O filme se coloca como um espelho levemente distorcido da realidade. A bordo de uma SUV, Panahi e a atriz Behnaz Jafari, interpretando a si mesmos, pegam a estrada rumo a uma vila nas montanhas, no noroeste do Irã, onde a língua predominante é o turco (que ela não fala). A viagem é motivada por um vídeo misterioso recebido por Behnaz, em que uma jovem implora por ajuda porque seus pais não querem deixá-la estudar teatro em Teerã. No final do vídeo, a garota parece se suicidar.
Cinema secreto
Behnaz fica abalada, mas também desconfiada, e viaja com o amigo para descobrir se a história é verdadeira. Numa das muitas piscadelas de Panahi à vida real, a atriz o acusa de a estar manipulando para gravar um novo filme. Em outro momento, o diretor atende uma ligação de sua mãe, preocupada com a possibilidade de ele estar filmando de novo. Panahi é proibido pelo governo iraniano de fazer filmes e sair do país por vinte anos, desde 2010, quando foi detido por três meses. Este é o quarto longa que ele lança clandestinamente desde então.
É difícil acreditar que o diretor consiga passar despercebido com seus equipamentos modernos pelas vielas de pedra, paradas no tempo, por onde passa o filme. Também é claro que o governo sabe da ampla repercussão que essas obras proibidas (Isto Não É Um Filme, Cortinas Fechadas, Táxi Teerã e, agora, 3 Faces) tiveram fora do país. Apesar disso, Panahi não foi preso novamente – talvez queiram evitar a publicidade negativa, e se contentem em banir seus filmes do circuito nacional.
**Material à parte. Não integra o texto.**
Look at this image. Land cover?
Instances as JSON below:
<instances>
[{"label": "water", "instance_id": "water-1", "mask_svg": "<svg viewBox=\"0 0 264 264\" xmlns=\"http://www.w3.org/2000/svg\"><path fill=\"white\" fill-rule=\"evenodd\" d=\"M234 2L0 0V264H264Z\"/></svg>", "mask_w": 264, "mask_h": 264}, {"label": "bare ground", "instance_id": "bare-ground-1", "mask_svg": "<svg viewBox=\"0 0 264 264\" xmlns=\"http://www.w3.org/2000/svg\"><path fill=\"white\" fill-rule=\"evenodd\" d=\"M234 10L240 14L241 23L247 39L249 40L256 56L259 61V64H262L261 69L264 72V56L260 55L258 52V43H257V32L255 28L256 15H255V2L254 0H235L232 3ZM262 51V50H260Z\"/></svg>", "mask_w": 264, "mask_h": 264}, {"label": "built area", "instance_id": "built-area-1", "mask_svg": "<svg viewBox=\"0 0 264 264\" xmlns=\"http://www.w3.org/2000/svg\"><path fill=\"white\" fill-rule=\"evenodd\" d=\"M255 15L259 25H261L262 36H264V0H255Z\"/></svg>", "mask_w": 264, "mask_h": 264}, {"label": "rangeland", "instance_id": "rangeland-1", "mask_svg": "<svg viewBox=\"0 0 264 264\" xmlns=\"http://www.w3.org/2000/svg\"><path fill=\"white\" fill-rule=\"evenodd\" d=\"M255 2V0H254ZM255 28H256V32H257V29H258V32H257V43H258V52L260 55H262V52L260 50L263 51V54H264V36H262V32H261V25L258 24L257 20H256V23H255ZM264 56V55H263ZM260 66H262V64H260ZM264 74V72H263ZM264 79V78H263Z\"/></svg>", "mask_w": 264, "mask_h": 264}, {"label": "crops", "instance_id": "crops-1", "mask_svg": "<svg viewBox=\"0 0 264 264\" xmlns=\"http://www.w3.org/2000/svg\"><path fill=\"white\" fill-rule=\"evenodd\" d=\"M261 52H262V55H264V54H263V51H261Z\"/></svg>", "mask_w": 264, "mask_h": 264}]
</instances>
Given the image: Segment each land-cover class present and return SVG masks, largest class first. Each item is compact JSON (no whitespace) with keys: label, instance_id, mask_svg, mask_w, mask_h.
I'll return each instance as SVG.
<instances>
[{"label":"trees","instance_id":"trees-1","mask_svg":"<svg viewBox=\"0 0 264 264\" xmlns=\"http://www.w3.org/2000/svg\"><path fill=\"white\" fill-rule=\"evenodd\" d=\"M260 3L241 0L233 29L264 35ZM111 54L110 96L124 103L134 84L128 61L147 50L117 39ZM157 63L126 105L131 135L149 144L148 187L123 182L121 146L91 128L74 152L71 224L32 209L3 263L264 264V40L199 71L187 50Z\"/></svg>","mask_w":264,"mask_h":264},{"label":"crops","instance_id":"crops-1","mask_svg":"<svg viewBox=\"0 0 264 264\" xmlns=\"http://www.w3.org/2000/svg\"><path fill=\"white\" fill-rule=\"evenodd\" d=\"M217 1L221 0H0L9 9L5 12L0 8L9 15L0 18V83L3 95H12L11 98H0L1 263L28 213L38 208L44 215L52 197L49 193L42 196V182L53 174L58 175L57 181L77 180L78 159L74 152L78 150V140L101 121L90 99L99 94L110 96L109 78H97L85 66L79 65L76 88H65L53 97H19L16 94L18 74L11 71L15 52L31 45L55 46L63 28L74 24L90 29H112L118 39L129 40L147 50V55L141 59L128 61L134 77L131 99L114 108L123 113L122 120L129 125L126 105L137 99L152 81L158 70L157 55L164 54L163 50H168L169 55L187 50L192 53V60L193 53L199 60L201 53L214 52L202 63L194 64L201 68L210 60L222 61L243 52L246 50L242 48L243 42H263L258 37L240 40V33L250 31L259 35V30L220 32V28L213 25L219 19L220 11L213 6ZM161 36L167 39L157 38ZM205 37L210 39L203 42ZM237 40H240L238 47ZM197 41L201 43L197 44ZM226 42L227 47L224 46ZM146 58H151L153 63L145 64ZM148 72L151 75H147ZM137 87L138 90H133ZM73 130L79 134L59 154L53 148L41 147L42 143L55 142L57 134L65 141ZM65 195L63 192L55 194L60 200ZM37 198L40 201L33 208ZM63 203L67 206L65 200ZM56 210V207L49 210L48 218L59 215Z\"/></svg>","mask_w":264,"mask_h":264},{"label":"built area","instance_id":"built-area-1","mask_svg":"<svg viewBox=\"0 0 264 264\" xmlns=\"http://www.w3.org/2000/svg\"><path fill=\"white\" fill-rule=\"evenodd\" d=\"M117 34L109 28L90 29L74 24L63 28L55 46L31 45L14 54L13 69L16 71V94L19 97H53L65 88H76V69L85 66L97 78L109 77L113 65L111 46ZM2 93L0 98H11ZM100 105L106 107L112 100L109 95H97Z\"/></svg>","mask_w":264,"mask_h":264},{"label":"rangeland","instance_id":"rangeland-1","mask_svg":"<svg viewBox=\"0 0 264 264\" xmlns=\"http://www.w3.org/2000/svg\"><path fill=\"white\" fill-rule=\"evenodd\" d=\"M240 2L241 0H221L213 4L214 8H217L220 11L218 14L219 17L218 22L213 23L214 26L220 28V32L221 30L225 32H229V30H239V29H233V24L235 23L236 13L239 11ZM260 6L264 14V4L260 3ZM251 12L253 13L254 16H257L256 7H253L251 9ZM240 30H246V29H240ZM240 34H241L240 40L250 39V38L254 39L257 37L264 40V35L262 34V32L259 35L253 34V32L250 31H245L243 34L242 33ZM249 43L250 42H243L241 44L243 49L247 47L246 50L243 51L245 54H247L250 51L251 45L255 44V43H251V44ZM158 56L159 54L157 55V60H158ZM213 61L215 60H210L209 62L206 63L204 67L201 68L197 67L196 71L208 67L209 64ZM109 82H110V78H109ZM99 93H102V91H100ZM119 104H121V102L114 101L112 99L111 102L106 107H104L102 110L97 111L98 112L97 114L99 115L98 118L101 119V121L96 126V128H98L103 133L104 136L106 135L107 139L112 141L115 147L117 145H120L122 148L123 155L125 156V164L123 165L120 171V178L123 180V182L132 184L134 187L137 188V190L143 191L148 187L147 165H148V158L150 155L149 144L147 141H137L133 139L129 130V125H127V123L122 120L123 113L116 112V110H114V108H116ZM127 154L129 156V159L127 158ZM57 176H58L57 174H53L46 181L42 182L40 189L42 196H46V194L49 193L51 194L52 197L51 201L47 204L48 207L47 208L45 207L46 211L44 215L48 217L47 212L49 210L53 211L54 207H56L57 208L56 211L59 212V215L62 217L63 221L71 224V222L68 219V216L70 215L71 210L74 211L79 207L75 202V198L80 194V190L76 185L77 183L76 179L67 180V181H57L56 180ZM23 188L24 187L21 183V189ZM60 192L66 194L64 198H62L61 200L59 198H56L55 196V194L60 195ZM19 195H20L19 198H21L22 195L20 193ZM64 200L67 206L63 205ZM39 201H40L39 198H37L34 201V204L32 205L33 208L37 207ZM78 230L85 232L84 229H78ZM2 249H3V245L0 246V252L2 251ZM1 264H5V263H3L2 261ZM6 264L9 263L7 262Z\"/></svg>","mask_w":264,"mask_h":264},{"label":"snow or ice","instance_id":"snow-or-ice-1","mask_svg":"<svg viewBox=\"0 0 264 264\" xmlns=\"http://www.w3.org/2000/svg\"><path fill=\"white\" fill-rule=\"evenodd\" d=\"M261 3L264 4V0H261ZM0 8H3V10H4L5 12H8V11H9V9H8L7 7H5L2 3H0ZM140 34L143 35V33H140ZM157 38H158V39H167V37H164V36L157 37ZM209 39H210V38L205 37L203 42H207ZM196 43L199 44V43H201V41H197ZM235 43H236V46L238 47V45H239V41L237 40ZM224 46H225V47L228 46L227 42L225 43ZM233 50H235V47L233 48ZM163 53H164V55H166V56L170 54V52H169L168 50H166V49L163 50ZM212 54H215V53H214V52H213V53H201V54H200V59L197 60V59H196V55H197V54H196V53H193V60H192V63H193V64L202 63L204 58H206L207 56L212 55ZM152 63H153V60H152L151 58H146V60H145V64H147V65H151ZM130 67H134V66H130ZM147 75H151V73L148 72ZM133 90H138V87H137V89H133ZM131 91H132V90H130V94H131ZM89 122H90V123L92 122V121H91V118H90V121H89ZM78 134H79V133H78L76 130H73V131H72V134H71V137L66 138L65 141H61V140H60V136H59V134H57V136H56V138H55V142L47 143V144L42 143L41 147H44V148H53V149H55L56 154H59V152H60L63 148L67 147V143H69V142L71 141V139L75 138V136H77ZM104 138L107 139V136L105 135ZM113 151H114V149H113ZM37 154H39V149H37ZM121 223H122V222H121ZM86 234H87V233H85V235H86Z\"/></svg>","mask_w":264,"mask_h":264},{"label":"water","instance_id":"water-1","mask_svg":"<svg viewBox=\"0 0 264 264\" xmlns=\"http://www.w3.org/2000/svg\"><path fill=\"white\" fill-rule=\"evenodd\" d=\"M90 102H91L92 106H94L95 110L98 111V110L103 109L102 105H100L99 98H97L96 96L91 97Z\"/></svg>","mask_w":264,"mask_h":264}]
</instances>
O fato é que Panahi tem aproveitado a ameaça para explorar um estilo próprio de cinema: disfarçado, sorrateiro, secreto. Que desvia das regras e finge não ser o que é. Em Táxi Teerã, por exemplo, o diretor se colocou na posição de taxista, gravando as histórias cotidianas da capital, tal qual contadas por seus passageiros – não é ele que diz, são eles. Aqui, o cineasta se coloca mais uma vez como observador e deixa que seus personagens quase-reais – moradores de povoados sem nome, cegos à modernidade como tantos outros, falem por ele.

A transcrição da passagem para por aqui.